What follows is a witty, frequently funny, sometimes shockingly violent (mostly emotionally, but sometimes physically as well) affair that also includes Henry’s latest mistress Alais Capet (Merrow), a French princess who is the half-sister to King Philip II of France (Dalton) and also happens to be betrothed to Richard (who seems rather disinterested in marrying her). There’s lots of double-dealing, a bit of back-stabbing, and a whole lot of familial dirty laundry strewn out on the table for all to see. All-in-all, it’s gloriously entertaining.
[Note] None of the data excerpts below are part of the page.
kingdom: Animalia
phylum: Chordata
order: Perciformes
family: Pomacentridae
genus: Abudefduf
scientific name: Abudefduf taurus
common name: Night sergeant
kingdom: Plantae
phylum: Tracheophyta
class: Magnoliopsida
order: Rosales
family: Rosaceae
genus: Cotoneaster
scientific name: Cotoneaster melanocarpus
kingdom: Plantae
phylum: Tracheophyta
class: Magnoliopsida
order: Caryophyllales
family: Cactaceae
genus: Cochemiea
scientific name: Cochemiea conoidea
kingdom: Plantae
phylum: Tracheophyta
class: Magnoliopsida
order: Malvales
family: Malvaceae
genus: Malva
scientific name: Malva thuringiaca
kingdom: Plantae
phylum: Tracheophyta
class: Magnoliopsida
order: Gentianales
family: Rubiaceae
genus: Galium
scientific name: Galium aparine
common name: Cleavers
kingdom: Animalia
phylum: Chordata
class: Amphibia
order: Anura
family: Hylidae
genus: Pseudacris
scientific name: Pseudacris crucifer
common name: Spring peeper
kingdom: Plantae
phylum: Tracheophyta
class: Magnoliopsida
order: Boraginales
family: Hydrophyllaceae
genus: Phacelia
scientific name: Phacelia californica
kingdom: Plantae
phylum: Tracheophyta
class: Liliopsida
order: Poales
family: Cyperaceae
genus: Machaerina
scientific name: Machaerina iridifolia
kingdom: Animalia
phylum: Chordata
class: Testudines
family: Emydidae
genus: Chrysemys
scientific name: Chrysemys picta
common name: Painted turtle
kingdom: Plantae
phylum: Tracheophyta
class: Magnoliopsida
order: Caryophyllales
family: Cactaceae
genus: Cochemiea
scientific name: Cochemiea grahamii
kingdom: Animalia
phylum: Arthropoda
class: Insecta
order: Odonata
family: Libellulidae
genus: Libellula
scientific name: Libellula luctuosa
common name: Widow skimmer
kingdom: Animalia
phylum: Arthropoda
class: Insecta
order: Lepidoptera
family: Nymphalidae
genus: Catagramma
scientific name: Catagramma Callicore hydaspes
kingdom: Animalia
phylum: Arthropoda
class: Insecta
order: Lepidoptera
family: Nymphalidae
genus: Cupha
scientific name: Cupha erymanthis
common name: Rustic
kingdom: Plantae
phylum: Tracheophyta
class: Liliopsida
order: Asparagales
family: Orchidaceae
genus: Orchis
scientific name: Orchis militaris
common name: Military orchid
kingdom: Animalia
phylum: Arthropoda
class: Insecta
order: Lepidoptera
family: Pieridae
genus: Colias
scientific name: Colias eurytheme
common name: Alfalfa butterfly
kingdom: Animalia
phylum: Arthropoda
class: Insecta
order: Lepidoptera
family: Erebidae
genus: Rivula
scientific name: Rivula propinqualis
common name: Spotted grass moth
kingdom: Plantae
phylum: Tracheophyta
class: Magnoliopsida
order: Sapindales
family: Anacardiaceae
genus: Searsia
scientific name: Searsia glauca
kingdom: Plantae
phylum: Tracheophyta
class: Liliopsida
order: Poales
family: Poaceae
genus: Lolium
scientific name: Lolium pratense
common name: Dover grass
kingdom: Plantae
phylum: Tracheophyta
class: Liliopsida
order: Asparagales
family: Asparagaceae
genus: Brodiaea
The Lion in Winter (1968) | PHOTO: MGM

As terrific as the entire ensemble may be, make no mistake, this is the O’Toole-Hepburn show right from the start. The moment the duo take the screen together sparks cannot help but fly. They twist and turn the verbal knife into one another’s bellies with gleeful, purposefully Machiavellian relish. Yet they also generate an immeasurable aura of respect for one another, one that is hewed with vestiges of love that hasn’t so much been lost as it has been set aside for the sake of political gains. But it’s still there, residing just underneath the surface, and the way O’Toole and Hepburn can make it vividly real with just the raise of an eyebrow, the crook of a shoulder, or the oral stammer of an otherwise venom-filled syllable is simply masterful.

What can I say? I adore The Lion in Winter, and even if it can’t entirely escape its theatrical roots, this vividly realized yet still dynamically character-driven epic is an absolute all-timer I could watch on repeat for days on end and never grow tired of.

THE VIDEO

The Lion in Winter is presented on a 50GB Blu-ray MPEG-4 AVC Video with a 2.35:1 1080p transfer.

THE AUDIO

This Blu-ray features an English DTS-HD Master Audio 5.1 soundtrack along with an English DTS-HD Master Audio 2.0 track and includes optional English SDH subtitles.

THE EXTRAS

All extras are the same as found on Kino’s previous 2018 release of the film and include:

Audio Commentary by Director Anthony Harvey recorded in 2000
Interview with Sound Recordist Simon Kaye (10:23)
Original Theatrical Trailer (3:18)

A new slipsleeve has also been included with this rerelease of the title.

FINAL THOUGHTS

The Lion in Winter is one of my all-time favorite historical melodramas. Peter O’Toole and Katharine Hepburn are electrifying, and the supporting cast — many of whom were at the very beginning of their careers — is magnificent right across the board. While Kino’s KL Studio Classics rerelease of the title offers up nothing new (other than another high-quality slipsleeve that has become de rigueur for this product line), this is still a fine Blu-ray and comes highly recommended.